SQLLDR DATA=jan95.file1.dat DIRECT=TRUE PARALLEL=TRUE FILE=/dev/D1.1 
...
SQLLDR DATA=jan95.file10.dat DIRECT=TRUE PARALLEL=TRUE FILE=/dev/D10.1 
WAIT;
...
SQLLDR DATA=dec95.file1.dat DIRECT=TRUE PARALLEL=TRUE FILE=/dev/D30.4
...
SQLLDR DATA=dec95.file10.dat DIRECT=TRUE PARALLEL=TRUE FILE=/dev/D29.4

For Oracle Real Application Clusters, divide the loader session evenly among the nodes. The datafile being read should always reside on the same node as the loader session.

The keyword PARALLEL=TRUE must be used, because multiple loader sessions can write into the same partition. Hence all the restrictions entailed by the PARALLEL keyword are in effect. An advantage of this approach, however, is that it guarantees that all of the data is precisely balanced, exactly reflecting your partitioning.

Note:

Although this example shows parallel load used with partitioned tables, the two features can be used independent of one another.

Example 13-9 Loading Partitions in Parallel Case 4

For this approach, all partitions must be in the same tablespace. You need to have the same number of input files as datafiles in the tablespace, but you do not need to partition the input the same way in which the table is partitioned.

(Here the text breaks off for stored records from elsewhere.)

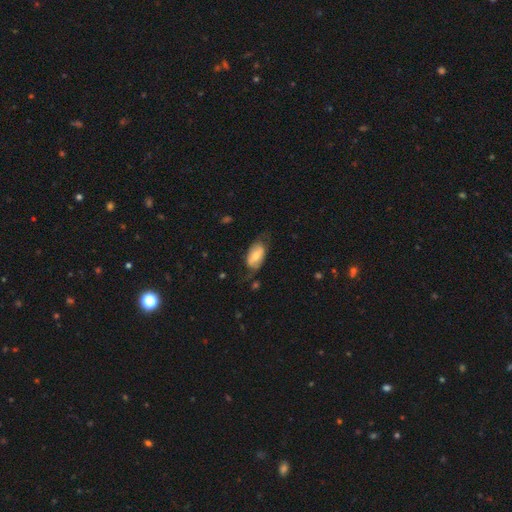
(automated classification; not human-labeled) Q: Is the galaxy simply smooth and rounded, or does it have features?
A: smooth — 59%.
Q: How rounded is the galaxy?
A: in between — 92%.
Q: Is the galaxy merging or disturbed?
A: none — 58%.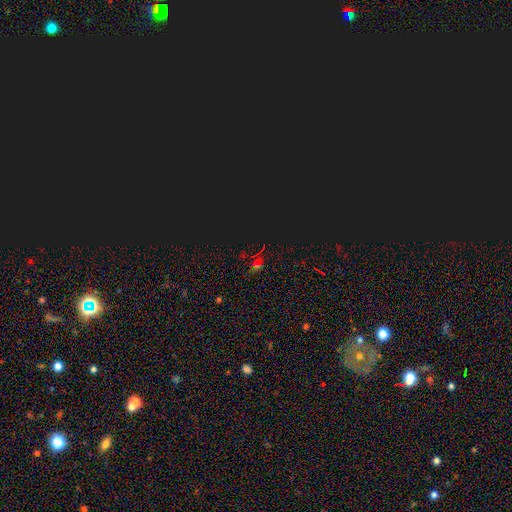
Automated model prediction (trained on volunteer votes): Smooth or featured? star or artifact (63%)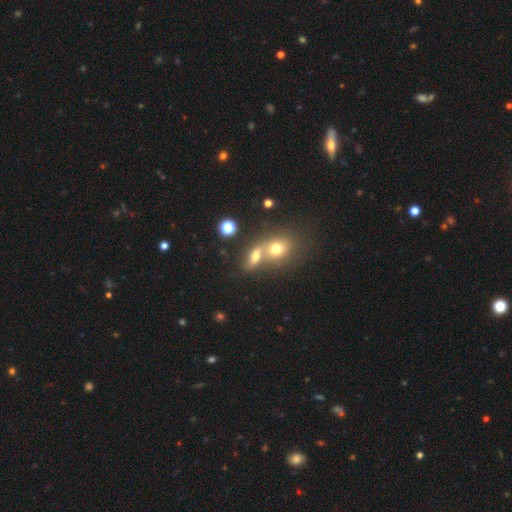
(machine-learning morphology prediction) Smooth or featured: smooth — 66% (featured or disk — 18%)
How rounded: in between — 63% (round — 29%)
Merging: merger — 53% (none — 35%)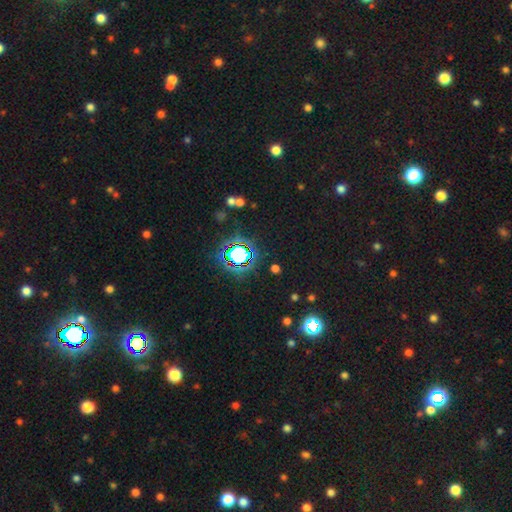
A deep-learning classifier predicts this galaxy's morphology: Smooth or featured: star or artifact — 79% (smooth — 13%)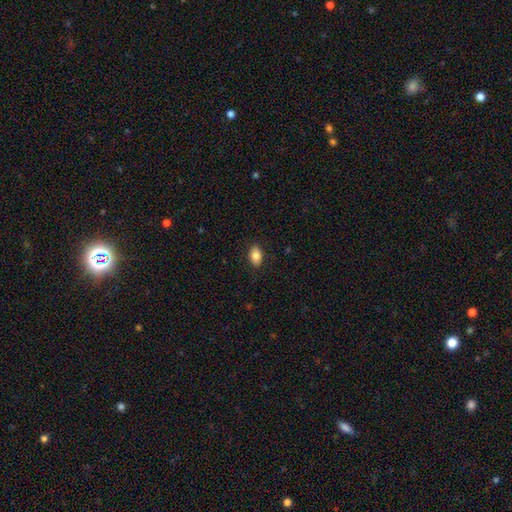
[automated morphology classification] A smooth galaxy with no disk features (84%) that is in between round and cigar-shaped (87%). Merging: none (88%).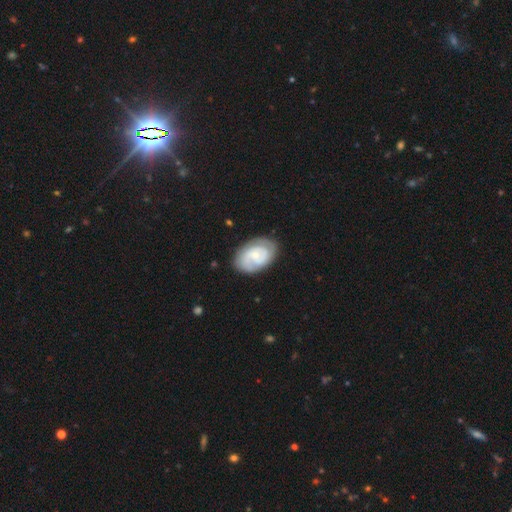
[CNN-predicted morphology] The model was most divided on "spiral winding": tight: 59%, medium: 31%, loose: 10%. More confident: edge-on disk — no (97%); spiral arms — yes (88%); merging — none (76%); smooth or featured — featured or disk (74%); bulge size — small (65%); bar — no (65%); spiral arm count — 2 (55%).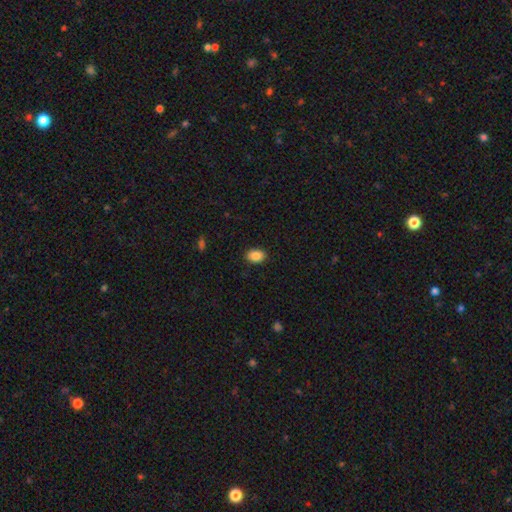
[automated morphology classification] smooth-or-featured: smooth: 88% | star or artifact: 8% | featured or disk: 4%
  how-rounded: in between: 82% | round: 17% | cigar-shaped: 1%
  merging: none: 89% | minor disturbance: 8% | major disturbance: 2% | merger: 1%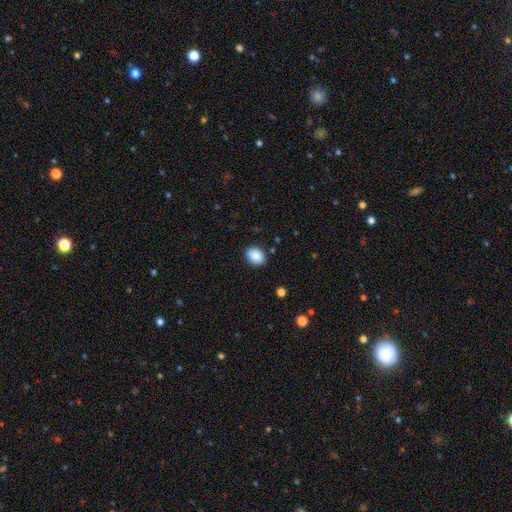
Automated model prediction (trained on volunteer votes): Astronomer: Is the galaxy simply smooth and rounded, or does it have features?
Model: smooth — 87%.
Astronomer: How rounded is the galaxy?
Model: in between — 61% (runner-up: round, 38%).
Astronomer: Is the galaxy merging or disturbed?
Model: none — 88%.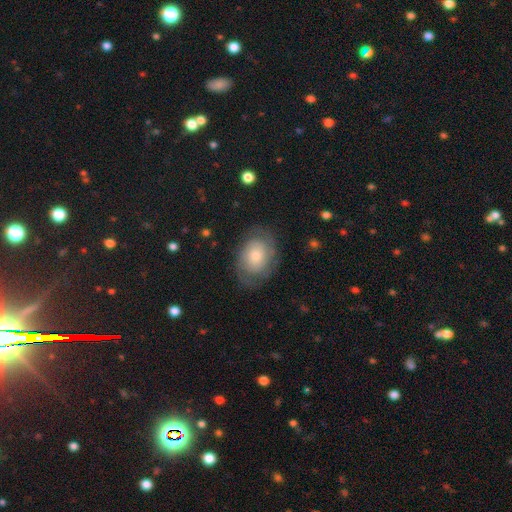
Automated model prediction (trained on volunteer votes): Smooth or featured? Predicted: featured or disk (p=0.49). Merging? Predicted: none (p=0.72).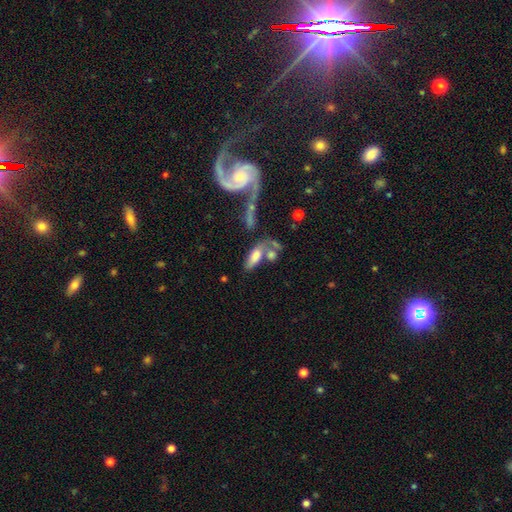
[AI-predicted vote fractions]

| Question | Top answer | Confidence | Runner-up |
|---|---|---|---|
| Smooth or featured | smooth | 66% | featured or disk (25%) |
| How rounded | in between | 79% | cigar-shaped (17%) |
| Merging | merger | 49% | none (26%) |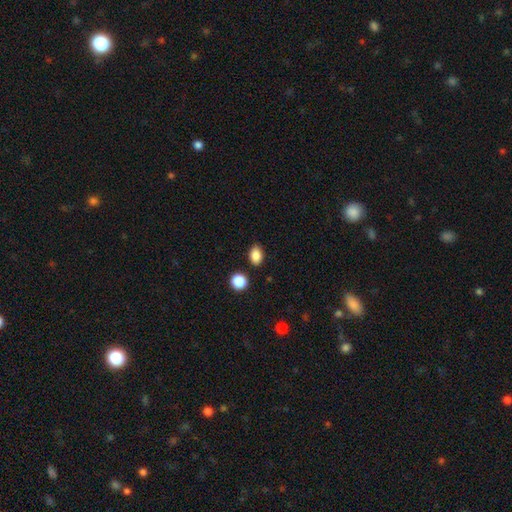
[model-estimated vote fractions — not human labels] The model was most divided on "how rounded": in between: 76%, round: 23%, cigar-shaped: 1%. More confident: smooth or featured — smooth (86%); merging — none (83%).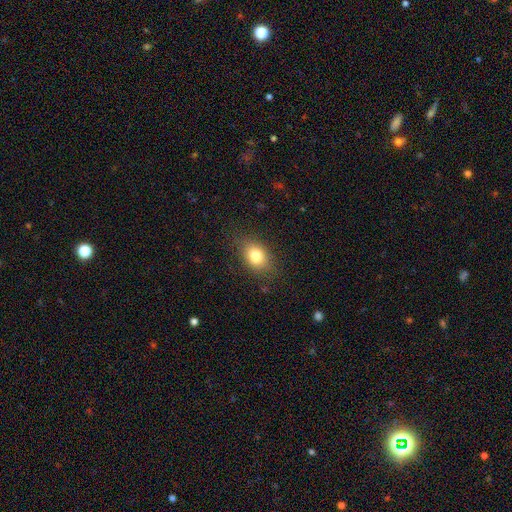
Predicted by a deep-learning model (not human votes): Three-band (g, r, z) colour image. It shows a smooth galaxy with no disk features (80%) that is in between round and cigar-shaped (75%). Merging: none (79%).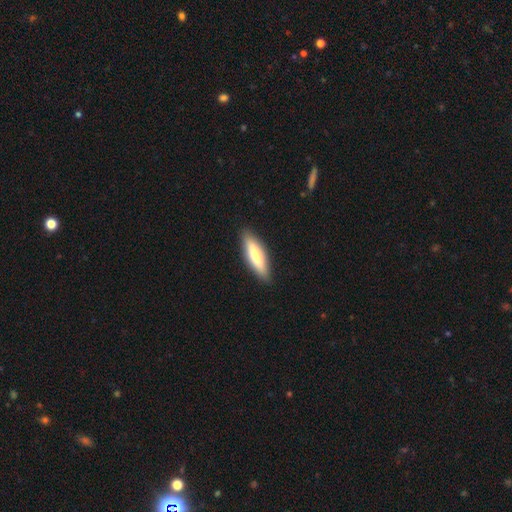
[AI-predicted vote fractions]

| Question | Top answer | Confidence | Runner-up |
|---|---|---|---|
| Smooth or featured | smooth | 71% | featured or disk (23%) |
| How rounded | cigar-shaped | 64% | in between (35%) |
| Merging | none | 88% | minor disturbance (9%) |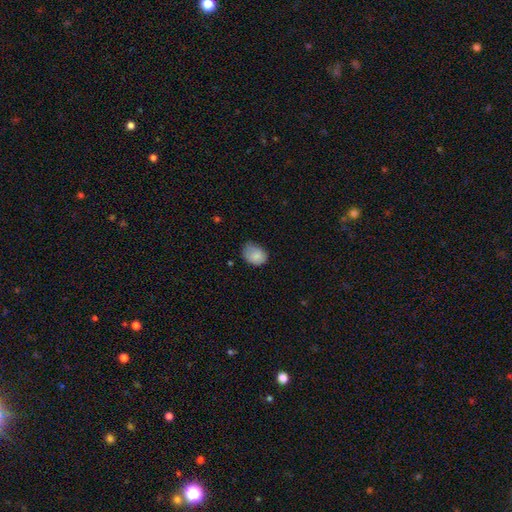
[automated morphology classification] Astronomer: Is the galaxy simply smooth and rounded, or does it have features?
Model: smooth — 84%.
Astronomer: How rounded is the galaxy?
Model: in between — 63%.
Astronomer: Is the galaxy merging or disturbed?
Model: none — 44% (runner-up: minor disturbance, 42%).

For example, if all 30 devices were in the same tablespace, then you would arbitrarily partition your input data into 30 files, then start 30 SQL*Loader sessions in parallel. The statement starting up the first session would be similar to the following:

SQLLDR DATA=file1.dat DIRECT=TRUE PARALLEL=TRUE FILE=/dev/D1
. . .
SQLLDR DATA=file30.dat DIRECT=TRUE PARALLEL=TRUE FILE=/dev/D30

The advantage of this approach is that as in Case 3, you have control over the exact placement of datafiles because you use the FILE keyword. However, you are not required to partition the input data by value because Oracle does that for you.

A disadvantage is that this approach requires all the partitions to be in the same tablespace. This minimizes availability.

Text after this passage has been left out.